ABOUT THIS EXERCISE: Without copying any picture, transcribe exactly the lines of the data below from the one containing "index mcp: (662, 499)" through the one containing "ring tip: (107, 112)".

--- SOURCE RECORDS Enclosed Below ---

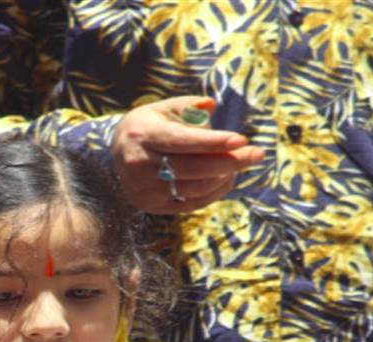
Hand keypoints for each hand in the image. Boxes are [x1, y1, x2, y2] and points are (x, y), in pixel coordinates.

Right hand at [111, 96, 263, 213]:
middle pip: (192, 168)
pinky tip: (227, 178)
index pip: (182, 141)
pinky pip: (191, 202)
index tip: (241, 139)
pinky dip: (214, 191)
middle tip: (257, 154)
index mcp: (142, 135)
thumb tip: (211, 105)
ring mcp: (144, 189)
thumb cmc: (147, 127)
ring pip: (195, 187)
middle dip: (229, 162)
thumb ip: (188, 105)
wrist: (115, 156)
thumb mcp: (162, 109)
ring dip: (225, 177)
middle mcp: (140, 164)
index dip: (213, 142)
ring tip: (241, 163)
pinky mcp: (152, 205)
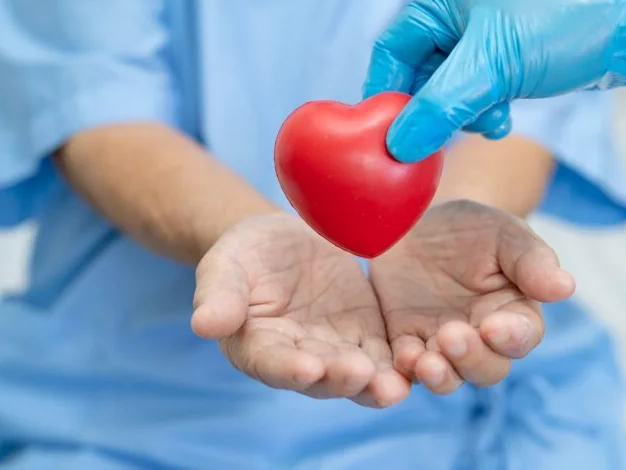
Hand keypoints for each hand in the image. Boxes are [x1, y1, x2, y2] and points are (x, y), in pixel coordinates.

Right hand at [191, 212, 409, 407]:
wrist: (287, 239)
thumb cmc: (246, 253)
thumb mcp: (227, 264)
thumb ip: (219, 294)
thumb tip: (203, 325)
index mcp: (258, 347)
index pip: (272, 364)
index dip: (289, 369)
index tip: (307, 367)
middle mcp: (299, 361)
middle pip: (321, 378)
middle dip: (341, 379)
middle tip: (360, 374)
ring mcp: (337, 352)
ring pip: (359, 377)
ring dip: (376, 384)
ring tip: (394, 386)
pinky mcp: (369, 338)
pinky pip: (388, 358)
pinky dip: (403, 366)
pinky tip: (422, 364)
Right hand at [363, 0, 625, 162]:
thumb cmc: (563, 28)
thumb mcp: (493, 67)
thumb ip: (441, 105)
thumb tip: (397, 144)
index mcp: (448, 2)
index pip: (393, 48)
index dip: (384, 90)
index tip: (382, 133)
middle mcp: (465, 16)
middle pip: (421, 72)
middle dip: (428, 108)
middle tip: (433, 142)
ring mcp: (492, 39)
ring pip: (452, 88)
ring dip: (460, 114)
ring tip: (488, 125)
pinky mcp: (517, 60)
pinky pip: (481, 92)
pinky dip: (485, 112)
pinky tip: (504, 122)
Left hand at [369, 200, 574, 394]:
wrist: (419, 221)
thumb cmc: (473, 229)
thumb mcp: (503, 232)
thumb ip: (532, 259)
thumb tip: (566, 286)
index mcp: (513, 314)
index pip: (520, 336)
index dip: (510, 337)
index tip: (493, 326)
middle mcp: (480, 340)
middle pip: (485, 368)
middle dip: (470, 359)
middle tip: (451, 336)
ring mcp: (440, 346)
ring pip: (446, 377)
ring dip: (437, 375)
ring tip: (424, 361)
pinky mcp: (403, 343)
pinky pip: (403, 369)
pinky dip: (401, 372)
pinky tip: (398, 363)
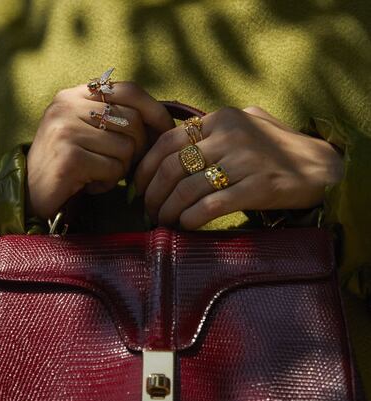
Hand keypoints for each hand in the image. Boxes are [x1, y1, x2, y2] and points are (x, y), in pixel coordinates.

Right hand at [26, 82, 173, 218]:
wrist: (30, 192)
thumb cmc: (68, 164)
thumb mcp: (87, 132)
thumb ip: (114, 119)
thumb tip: (163, 123)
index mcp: (74, 95)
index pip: (128, 89)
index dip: (154, 109)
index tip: (167, 129)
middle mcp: (67, 106)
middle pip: (133, 122)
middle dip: (138, 149)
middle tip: (122, 165)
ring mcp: (66, 130)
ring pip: (126, 148)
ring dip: (119, 169)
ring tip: (99, 174)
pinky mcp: (69, 157)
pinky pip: (113, 169)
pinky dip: (107, 182)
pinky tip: (89, 185)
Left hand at [134, 106, 343, 228]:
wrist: (317, 166)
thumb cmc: (274, 148)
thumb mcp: (246, 122)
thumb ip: (213, 127)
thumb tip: (174, 141)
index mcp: (220, 118)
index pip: (166, 142)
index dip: (145, 169)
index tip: (138, 189)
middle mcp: (229, 136)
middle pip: (172, 169)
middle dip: (153, 195)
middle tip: (148, 212)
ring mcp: (244, 161)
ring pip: (188, 190)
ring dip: (169, 211)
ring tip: (164, 222)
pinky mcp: (257, 187)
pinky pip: (212, 206)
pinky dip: (191, 219)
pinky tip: (186, 226)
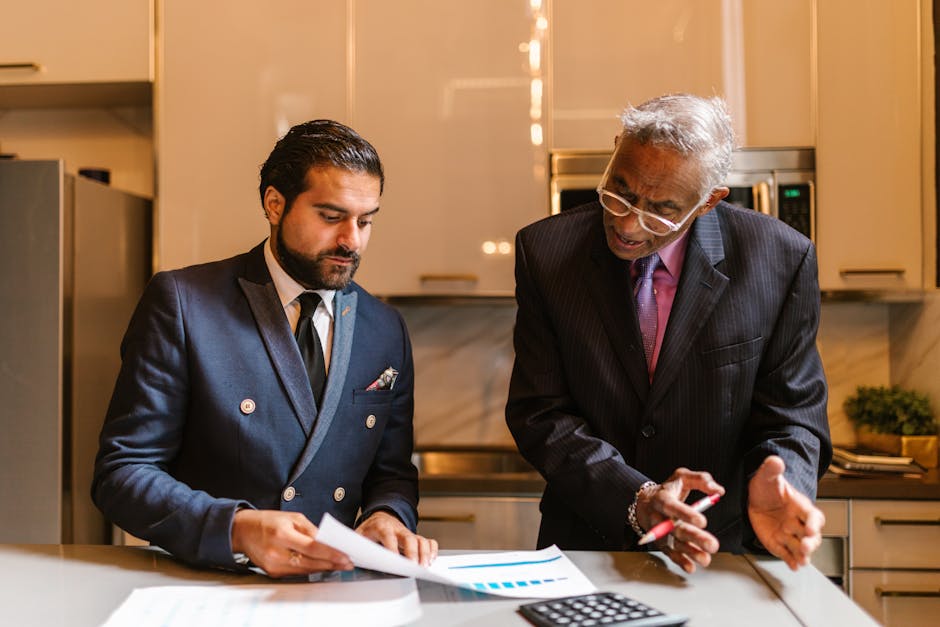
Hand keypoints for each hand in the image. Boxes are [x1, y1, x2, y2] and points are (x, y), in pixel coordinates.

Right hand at [231, 509, 352, 577]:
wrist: (243, 531)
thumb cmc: (268, 521)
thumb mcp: (292, 517)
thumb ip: (311, 530)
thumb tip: (328, 542)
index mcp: (282, 535)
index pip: (312, 547)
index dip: (330, 553)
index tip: (346, 556)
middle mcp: (276, 553)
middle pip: (310, 562)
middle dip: (332, 563)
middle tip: (348, 563)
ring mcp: (273, 566)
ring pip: (305, 570)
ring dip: (324, 568)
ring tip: (339, 564)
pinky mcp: (273, 573)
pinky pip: (297, 573)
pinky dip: (311, 569)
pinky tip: (322, 565)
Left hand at [356, 510, 438, 565]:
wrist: (380, 518)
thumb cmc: (369, 530)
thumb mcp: (358, 535)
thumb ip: (356, 545)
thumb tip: (347, 559)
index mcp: (381, 527)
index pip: (388, 537)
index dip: (392, 549)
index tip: (395, 562)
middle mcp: (397, 529)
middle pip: (409, 538)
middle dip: (413, 553)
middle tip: (415, 567)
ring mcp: (408, 533)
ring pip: (420, 540)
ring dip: (425, 553)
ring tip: (425, 567)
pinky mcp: (415, 537)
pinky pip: (428, 541)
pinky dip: (432, 550)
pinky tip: (431, 560)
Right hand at [635, 468, 725, 573]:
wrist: (645, 502)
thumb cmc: (668, 489)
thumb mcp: (682, 477)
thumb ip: (702, 480)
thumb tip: (718, 491)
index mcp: (662, 499)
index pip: (672, 506)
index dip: (686, 514)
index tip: (702, 521)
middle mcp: (660, 517)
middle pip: (676, 529)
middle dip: (694, 538)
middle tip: (712, 544)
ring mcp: (660, 532)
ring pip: (674, 544)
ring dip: (690, 552)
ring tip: (705, 558)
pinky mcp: (662, 543)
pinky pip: (670, 554)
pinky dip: (680, 561)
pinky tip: (691, 567)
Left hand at [747, 455, 824, 570]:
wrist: (755, 498)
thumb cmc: (767, 487)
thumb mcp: (767, 476)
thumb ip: (772, 469)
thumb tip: (775, 461)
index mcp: (801, 506)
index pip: (813, 516)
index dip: (814, 523)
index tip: (812, 528)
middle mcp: (799, 523)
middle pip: (811, 536)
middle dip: (810, 543)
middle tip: (806, 547)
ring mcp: (790, 535)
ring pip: (801, 548)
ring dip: (802, 555)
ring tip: (801, 561)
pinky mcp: (779, 543)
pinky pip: (787, 554)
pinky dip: (791, 560)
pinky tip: (793, 566)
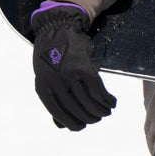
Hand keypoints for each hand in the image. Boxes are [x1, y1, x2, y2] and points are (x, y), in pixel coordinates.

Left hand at [31, 3, 116, 130]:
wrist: (58, 28)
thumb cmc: (52, 56)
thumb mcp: (45, 78)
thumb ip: (53, 99)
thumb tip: (62, 126)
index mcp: (43, 87)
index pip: (58, 114)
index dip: (72, 123)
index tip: (82, 127)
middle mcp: (55, 83)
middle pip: (77, 109)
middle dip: (90, 117)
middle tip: (98, 118)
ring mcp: (70, 76)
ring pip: (89, 102)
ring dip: (101, 110)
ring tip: (107, 112)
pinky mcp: (84, 69)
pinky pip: (98, 91)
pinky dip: (107, 99)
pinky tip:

--- End of Enclosed SOURCE RECORDS ---

WRITTEN ANSWER:
index mcp: (662, 499)
index pip: (672, 506)
index dip: (686, 514)
index tip: (702, 521)
middle mcp: (660, 517)
middle pip: (676, 529)
middle dip: (694, 538)
middle tip: (712, 544)
ring mcp: (660, 532)
ring pip: (674, 544)
ring dip: (690, 552)
ring tip: (705, 558)
pinky mcp: (662, 543)
pinky pip: (670, 554)
pinky dip: (680, 561)
pinky tip: (691, 567)
Left hand at [747, 455, 824, 570]:
wrist: (755, 498)
thumb cmc: (767, 487)
thumb mcp: (767, 476)
thumb ip: (772, 469)
thumb tip: (775, 461)
index mcp: (801, 506)
index pip: (813, 516)
index dip: (814, 523)
index tip: (812, 528)
middle mcp: (799, 523)
middle pip: (811, 536)
middle dip: (810, 543)
middle tip: (806, 547)
ring mcp: (790, 535)
ring pip: (801, 548)
ring dip: (802, 555)
ring tip: (801, 561)
pinky mcp: (779, 543)
pinky pip: (787, 554)
pinky dip: (791, 560)
pinky tip: (793, 566)
Hand keypoints for each hand in the image. Boxes are [x1, y1, x2, y2] and points are (x, y), in pixel coordinates.

Left hand at [31, 3, 116, 130]:
wrist: (58, 28)
thumb cmc: (52, 56)
thumb mcp: (45, 78)
thumb ip: (53, 99)
thumb tip: (62, 126)
index mcp: (43, 87)
index pip: (58, 114)
index dip: (72, 123)
index tip: (82, 127)
middle mcp: (55, 83)
middle pip: (77, 109)
middle dip: (90, 117)
middle tip: (98, 118)
ring mcp: (70, 76)
ring pip: (89, 102)
ring dip: (101, 110)
ring tip: (107, 112)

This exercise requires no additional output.